NBC Universal’s Menendez agrees, “We do see some of our partners moving to acquire product earlier in the production cycle and we are very open to those conversations. Although we’ve already been talking to many customers about this in local markets, LA Screenings is a great venue to continue finding new ways to partner together.”
The studios are harnessing this in different ways; Disney has been tying up with international broadcasters on originations such as a crime drama featuring and executive produced by Unforgettable star Poppy Montgomery for French broadcaster M6 and Ioan Gruffudd’s drama Harrow for Australia’s ABC, while last year CBS hired Meghan Lyvers to oversee international co-pros based in Amsterdam.
eOne’s Baxter agrees that this leads to different conversations at the LA Screenings. “Now the team that comes includes senior management to talk about what they want going forward as well as what they want from this market so more conversations about co-productions and more strategic discussions.”
It may no longer be a full boondoggle – gone are the days of Warner Bros’ distribution chief Jeffrey Schlesinger arriving into a party on the lot on top of an elephant or The Big Bang Theory studio burning a giant 18-foot voodoo doll – but there is some socializing. CBS Studios International’s Nunez entertains a number of clients at a BBQ at his house over the weekend, while Disney once again had its traditional “International Upfronts” gala on Sunday night. Later this week, Miramax is entertaining buyers with a cocktail and Sony also has a drinks event – albeit one slightly more low-key than before.
Paramount Television is also hosting around 100 clients on Tuesday night at the home of President, Worldwide Television Licensing Dan Cohen, who lives “walking distance” from the studio. The company will be hoping to close sales on Taylor Sheridan’s Kevin Costner-fronted western Yellowstone, which launches next month on the Paramount Network, and George Clooney’s remake of Catch-22. Cohen said that he believes Yellowstone, with “one of the world’s biggest film stars doing his first TV series” will be transformative for the former Spike TV. “Kevin Costner and George Clooney are both really invested in these shows. As the international licensing guy, I couldn’t ask for better spokespersons,” Cohen said.
Paramount is one of a number of companies outside of the traditional big six studios that will be looking to lure buyer eyeballs away from the traditional broadcast network fare with cable and SVOD titles. Others include MGM, which is distributing Condor and The Truth About The Harry Quebert Affair, and even British distributor Sky Vision, which held a screenings event for around 150 buyers to showcase sales on Sky and Showtime Benedict Cumberbatch-fronted co-pro Patrick Melrose and fantasy drama A Discovery of Witches. Sky Vision MD Jane Millichip said it held its own event as a result of the timing of these big-budget titles.

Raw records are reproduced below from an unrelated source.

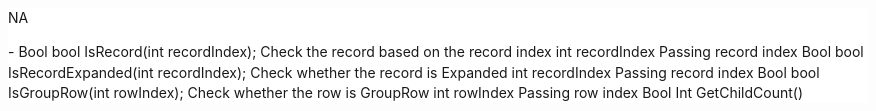 NA
</td>
<td>
-
</td>
<td>
Bool
</td>
</tr>
<tr>
<td>
bool IsRecord(int recordIndex);
</td>
<td>
Check the record based on the record index
</td>
<td>
int recordIndex
</td>
<td>
Passing record index
</td>
<td>
Bool
</td>
</tr>
<tr>
<td>
bool IsRecordExpanded(int recordIndex);
</td>
<td>
Check whether  the record is Expanded
</td>
<td>
int recordIndex
</td>
<td>
Passing record index
</td>
<td>
Bool
</td>
</tr>
<tr>
<td>
bool IsGroupRow(int rowIndex);
</td>
<td>
Check whether the row is GroupRow
</td>
<td>
int rowIndex
</td>
<td>
Passing row index
</td>
<td>
Bool
</td>
</tr>
<tr>
<td>
Int GetChildCount()
</td>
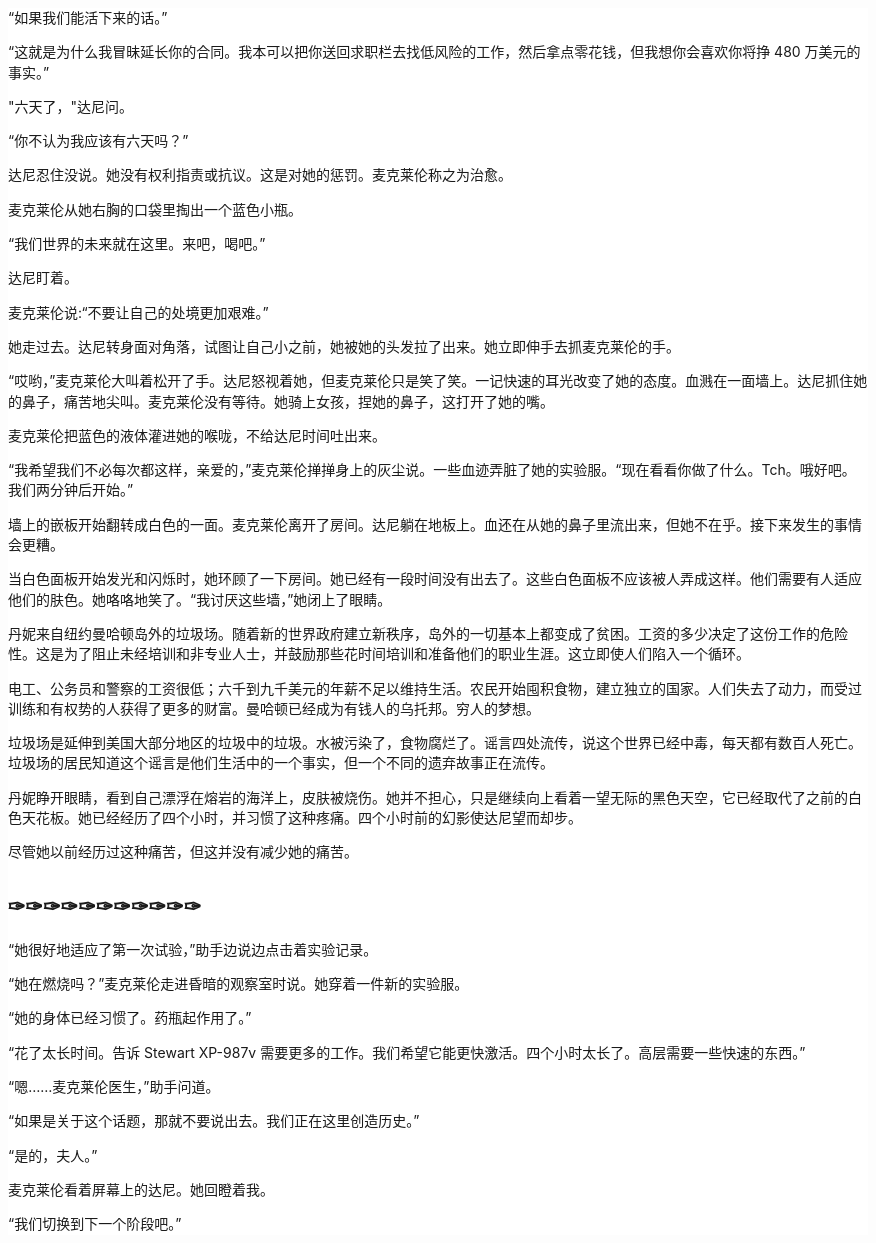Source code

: “如果我们能活下来的话。”

“这就是为什么我冒昧延长你的合同。我本可以把你送回求职栏去找低风险的工作，然后拿点零花钱，但我想你会喜欢你将挣 480 万美元的事实。”

"六天了，"达尼问。

“你不认为我应该有六天吗？”

达尼忍住没说。她没有权利指责或抗议。这是对她的惩罚。麦克莱伦称之为治愈。

麦克莱伦从她右胸的口袋里掏出一个蓝色小瓶。

“我们世界的未来就在这里。来吧，喝吧。”

达尼盯着。

麦克莱伦说:“不要让自己的处境更加艰难。”

她走过去。达尼转身面对角落，试图让自己小之前，她被她的头发拉了出来。她立即伸手去抓麦克莱伦的手。

“哎哟，”麦克莱伦大叫着松开了手。达尼怒视着她，但麦克莱伦只是笑了笑。一记快速的耳光改变了她的态度。血溅在一面墙上。达尼抓住她的鼻子，痛苦地尖叫。麦克莱伦没有等待。她骑上女孩，捏她的鼻子，这打开了她的嘴。

麦克莱伦把蓝色的液体灌进她的喉咙，不给达尼时间吐出来。

“我希望我们不必每次都这样，亲爱的，”麦克莱伦掸掸身上的灰尘说。一些血迹弄脏了她的实验服。“现在看看你做了什么。Tch。哦好吧。我们两分钟后开始。”

墙上的嵌板开始翻转成白色的一面。麦克莱伦离开了房间。达尼躺在地板上。血还在从她的鼻子里流出来，但她不在乎。接下来发生的事情会更糟。

当白色面板开始发光和闪烁时，她环顾了一下房间。她已经有一段时间没有出去了。这些白色面板不应该被人弄成这样。他们需要有人适应他们的肤色。她咯咯地笑了。“我讨厌这些墙，”她闭上了眼睛。

丹妮来自纽约曼哈顿岛外的垃圾场。随着新的世界政府建立新秩序，岛外的一切基本上都变成了贫困。工资的多少决定了这份工作的危险性。这是为了阻止未经培训和非专业人士，并鼓励那些花时间培训和准备他们的职业生涯。这立即使人们陷入一个循环。

电工、公务员和警察的工资很低；六千到九千美元的年薪不足以维持生活。农民开始囤积食物，建立独立的国家。人们失去了动力，而受过训练和有权势的人获得了更多的财富。曼哈顿已经成为有钱人的乌托邦。穷人的梦想。

垃圾场是延伸到美国大部分地区的垃圾中的垃圾。水被污染了，食物腐烂了。谣言四处流传，说这个世界已经中毒，每天都有数百人死亡。垃圾场的居民知道这个谣言是他们生活中的一个事实，但一个不同的遗弃故事正在流传。

丹妮睁开眼睛，看到自己漂浮在熔岩的海洋上，皮肤被烧伤。她并不担心，只是继续向上看着一望无际的黑色天空，它已经取代了之前的白色天花板。她已经经历了四个小时，并习惯了这种疼痛。四个小时前的幻影使达尼望而却步。

尽管她以前经历过这种痛苦，但这并没有减少她的痛苦。

## ✑✑✑✑✑✑✑✑✑✑✑

“她很好地适应了第一次试验，”助手边说边点击着实验记录。

“她在燃烧吗？”麦克莱伦走进昏暗的观察室时说。她穿着一件新的实验服。

“她的身体已经习惯了。药瓶起作用了。”

“花了太长时间。告诉 Stewart XP-987v 需要更多的工作。我们希望它能更快激活。四个小时太长了。高层需要一些快速的东西。”

“嗯……麦克莱伦医生，”助手问道。

“如果是关于这个话题，那就不要说出去。我们正在这里创造历史。”

“是的，夫人。”

麦克莱伦看着屏幕上的达尼。她回瞪着我。

“我们切换到下一个阶段吧。”
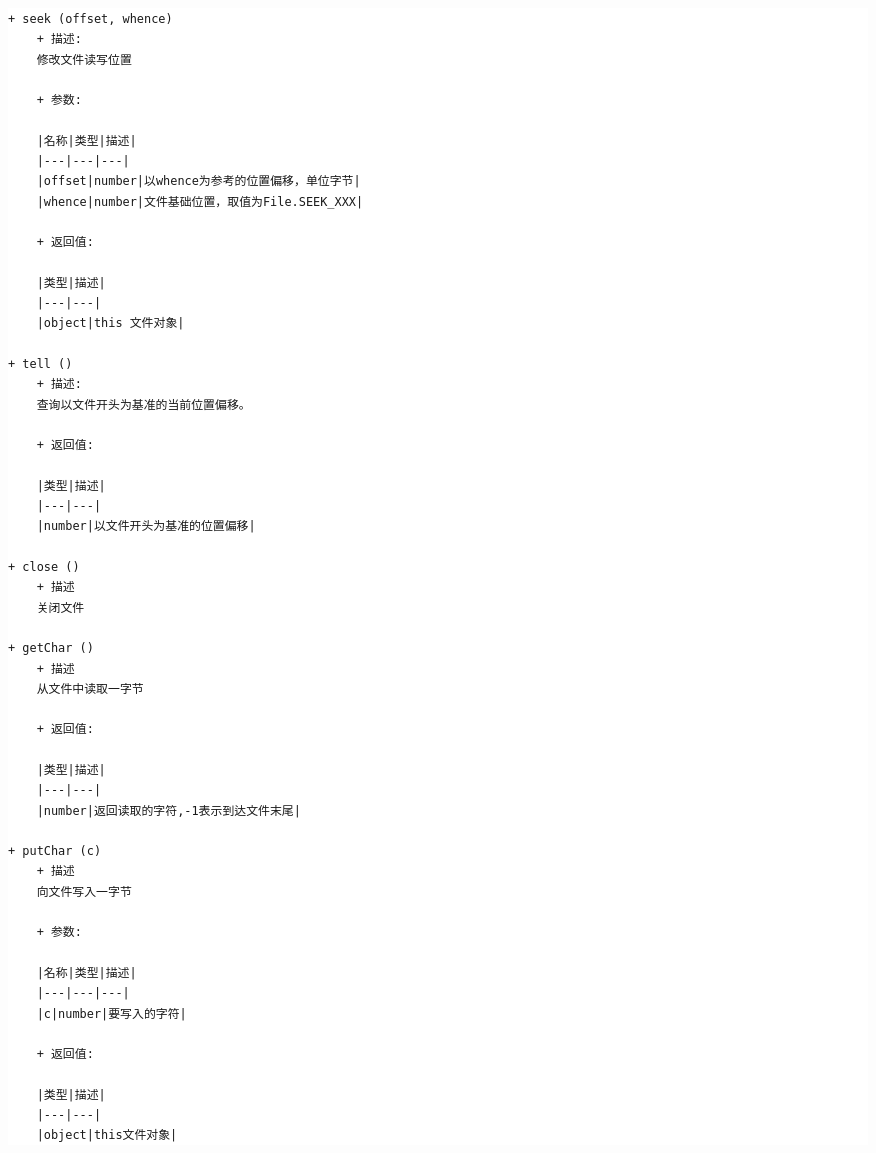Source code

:     + seek (offset, whence)
        + 描述:
        修改文件读写位置

        + 参数:

        |名称|类型|描述|
        |---|---|---|
        |offset|number|以whence为参考的位置偏移，单位字节|
        |whence|number|文件基础位置，取值为File.SEEK_XXX|

        + 返回值:

        |类型|描述|
        |---|---|
        |object|this 文件对象|

    + tell ()
        + 描述:
        查询以文件开头为基准的当前位置偏移。

        + 返回值:

        |类型|描述|
        |---|---|
        |number|以文件开头为基准的位置偏移|

    + close ()
        + 描述
        关闭文件

    + getChar ()
        + 描述
        从文件中读取一字节

        + 返回值:

        |类型|描述|
        |---|---|
        |number|返回读取的字符,-1表示到达文件末尾|

    + putChar (c)
        + 描述
        向文件写入一字节

        + 参数:

        |名称|类型|描述|
        |---|---|---|
        |c|number|要写入的字符|

        + 返回值:

        |类型|描述|
        |---|---|
        |object|this文件对象|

“It’s great to turn up in LA while Patrick Melrose is on air on Showtime. We’re revealing it to the international buyers for the first time in the midst of all of these excellent reviews. A Discovery of Witches is also delivering just ahead of screenings so the timing works. We wouldn’t have done this with a two-part urban British drama,” she added.
We’ll soon see whether all of this international focus pays off and leads to healthy sales. CBS Studios International’s Nunez said, “There’s no question about the importance of international revenue, I’ve seen us when we were an afterthought to now an important part of to how programming gets made, it’s nice to see that transition.”